# Exercise goal:
Return each line of the entries that mentions the word "Datajoint".

# Dataset extract:

------------------------------------

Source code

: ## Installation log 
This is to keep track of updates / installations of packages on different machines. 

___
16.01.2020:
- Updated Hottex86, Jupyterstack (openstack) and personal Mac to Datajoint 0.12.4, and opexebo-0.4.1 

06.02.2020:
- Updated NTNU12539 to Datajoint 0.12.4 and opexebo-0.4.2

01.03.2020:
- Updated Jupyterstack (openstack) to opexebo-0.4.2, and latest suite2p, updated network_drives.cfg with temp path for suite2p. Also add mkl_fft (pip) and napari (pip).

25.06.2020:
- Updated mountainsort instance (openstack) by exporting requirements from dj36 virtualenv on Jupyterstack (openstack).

------------------------------------

# Exercise response:
- Updated Hottex86, Jupyterstack (openstack) and personal Mac to Datajoint 0.12.4, and opexebo-0.4.1 
- Updated NTNU12539 to Datajoint 0.12.4 and opexebo-0.4.2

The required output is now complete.